June 9, 2005

Response to Barry Hessenius's Blog of June 6, 2005

Barry was Director of the California Arts Council and is now Executive Director of Alonzo King's Lines Contemporary Ballet

Barry,

I too was at the Business Arts Council's MetLife Forum event at which you spoke and I was inspired by your situation analysis of the arts business environment. As an arts management consultant I work every day with small and midsize organizations that are struggling to stabilize the business of their arts, much less envisioning sustainability.

Like the American Dream of a little house with a white picket fence, arts groups run towards 501(c)3 incorporation and then are unable to build the capacity to support the move. Others go even further by attempting to independently lease or purchase an arts venue while still building their artistic product.

I believe that a better model is to fund the development of Hub organizations, such as Intersection for the Arts
and the quickly-evolving Oakland Metro
which incubate and present small and midsize arts ventures. Ideally, acting as fiscal sponsors and presenting partners, these Hubs can offer collective management resources, co-marketing opportunities, provide ticketing services, and house rehearsal, performance and exhibition space.

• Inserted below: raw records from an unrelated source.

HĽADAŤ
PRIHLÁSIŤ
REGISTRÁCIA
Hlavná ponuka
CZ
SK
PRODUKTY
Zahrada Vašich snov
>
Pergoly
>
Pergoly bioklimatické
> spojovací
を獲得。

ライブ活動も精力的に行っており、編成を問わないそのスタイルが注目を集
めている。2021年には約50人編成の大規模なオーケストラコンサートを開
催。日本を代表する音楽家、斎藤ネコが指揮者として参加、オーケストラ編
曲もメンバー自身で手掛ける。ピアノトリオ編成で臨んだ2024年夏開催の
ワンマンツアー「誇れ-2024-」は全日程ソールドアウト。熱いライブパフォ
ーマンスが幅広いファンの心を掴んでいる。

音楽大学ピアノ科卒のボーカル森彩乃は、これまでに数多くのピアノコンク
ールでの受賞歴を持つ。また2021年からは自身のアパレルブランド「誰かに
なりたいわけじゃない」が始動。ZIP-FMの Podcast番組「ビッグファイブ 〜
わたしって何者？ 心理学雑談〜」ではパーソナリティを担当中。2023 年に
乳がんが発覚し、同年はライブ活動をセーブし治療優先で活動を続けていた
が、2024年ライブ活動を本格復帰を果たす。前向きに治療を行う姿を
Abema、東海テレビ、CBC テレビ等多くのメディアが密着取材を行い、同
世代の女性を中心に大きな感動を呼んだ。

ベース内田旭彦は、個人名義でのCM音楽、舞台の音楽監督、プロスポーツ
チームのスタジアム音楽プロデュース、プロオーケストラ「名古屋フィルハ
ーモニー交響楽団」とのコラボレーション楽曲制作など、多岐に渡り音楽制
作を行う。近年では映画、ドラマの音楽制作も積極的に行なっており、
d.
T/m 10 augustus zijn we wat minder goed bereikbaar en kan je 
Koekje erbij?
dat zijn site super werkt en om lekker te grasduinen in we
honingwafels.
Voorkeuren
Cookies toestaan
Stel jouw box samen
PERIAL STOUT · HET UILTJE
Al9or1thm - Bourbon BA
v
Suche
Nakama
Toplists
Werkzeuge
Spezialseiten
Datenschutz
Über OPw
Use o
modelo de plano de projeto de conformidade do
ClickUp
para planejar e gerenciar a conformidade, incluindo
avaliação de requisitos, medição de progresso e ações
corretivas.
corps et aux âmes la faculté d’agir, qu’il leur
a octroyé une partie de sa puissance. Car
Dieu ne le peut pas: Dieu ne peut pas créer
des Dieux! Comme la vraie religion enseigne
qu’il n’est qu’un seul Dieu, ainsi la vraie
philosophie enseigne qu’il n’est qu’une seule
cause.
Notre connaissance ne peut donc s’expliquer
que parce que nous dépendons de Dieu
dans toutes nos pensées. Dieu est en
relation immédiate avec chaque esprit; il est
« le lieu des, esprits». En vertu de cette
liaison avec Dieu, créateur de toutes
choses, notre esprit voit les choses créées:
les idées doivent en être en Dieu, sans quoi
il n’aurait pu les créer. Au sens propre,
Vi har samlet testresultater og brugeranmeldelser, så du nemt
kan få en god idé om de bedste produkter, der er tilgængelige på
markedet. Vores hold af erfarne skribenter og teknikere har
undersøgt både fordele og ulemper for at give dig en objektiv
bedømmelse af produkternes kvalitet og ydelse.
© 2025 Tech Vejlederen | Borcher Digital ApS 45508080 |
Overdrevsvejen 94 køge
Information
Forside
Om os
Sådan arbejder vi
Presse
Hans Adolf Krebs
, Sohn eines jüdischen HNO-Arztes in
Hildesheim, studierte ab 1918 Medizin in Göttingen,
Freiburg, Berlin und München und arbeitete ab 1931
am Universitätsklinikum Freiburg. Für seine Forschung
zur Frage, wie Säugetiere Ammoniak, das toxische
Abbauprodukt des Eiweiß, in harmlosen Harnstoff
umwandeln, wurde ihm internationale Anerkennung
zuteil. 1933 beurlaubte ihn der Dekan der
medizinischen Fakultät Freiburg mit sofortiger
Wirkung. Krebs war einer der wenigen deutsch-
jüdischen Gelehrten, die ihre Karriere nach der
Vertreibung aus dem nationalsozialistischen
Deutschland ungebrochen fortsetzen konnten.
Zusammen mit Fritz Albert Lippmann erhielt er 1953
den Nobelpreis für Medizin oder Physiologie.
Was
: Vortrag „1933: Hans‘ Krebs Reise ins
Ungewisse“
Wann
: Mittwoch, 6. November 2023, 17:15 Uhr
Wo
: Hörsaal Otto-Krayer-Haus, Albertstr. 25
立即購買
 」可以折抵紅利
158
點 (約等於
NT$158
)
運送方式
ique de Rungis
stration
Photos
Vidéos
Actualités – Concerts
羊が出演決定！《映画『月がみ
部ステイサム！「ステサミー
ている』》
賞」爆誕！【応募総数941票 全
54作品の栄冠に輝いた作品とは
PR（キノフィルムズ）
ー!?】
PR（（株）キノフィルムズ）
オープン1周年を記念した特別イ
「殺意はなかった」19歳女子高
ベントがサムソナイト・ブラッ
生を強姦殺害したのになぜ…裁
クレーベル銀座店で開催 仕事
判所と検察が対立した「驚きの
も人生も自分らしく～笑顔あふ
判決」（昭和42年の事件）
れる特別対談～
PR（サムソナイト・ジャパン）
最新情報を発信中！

Building sustainable Hub organizations requires funder investment in the development of arts and business partnerships. Arts leadership is sorely missing and is ideally a partnership between artists, arts managers, trained board members, funders, civic leaders and business arts advocates. Currently the artists are the managers, the marketers, the fundraisers, the board members and often the audience members too. The Hub model promotes the development of art and a powerful growth opportunity for arts leadership.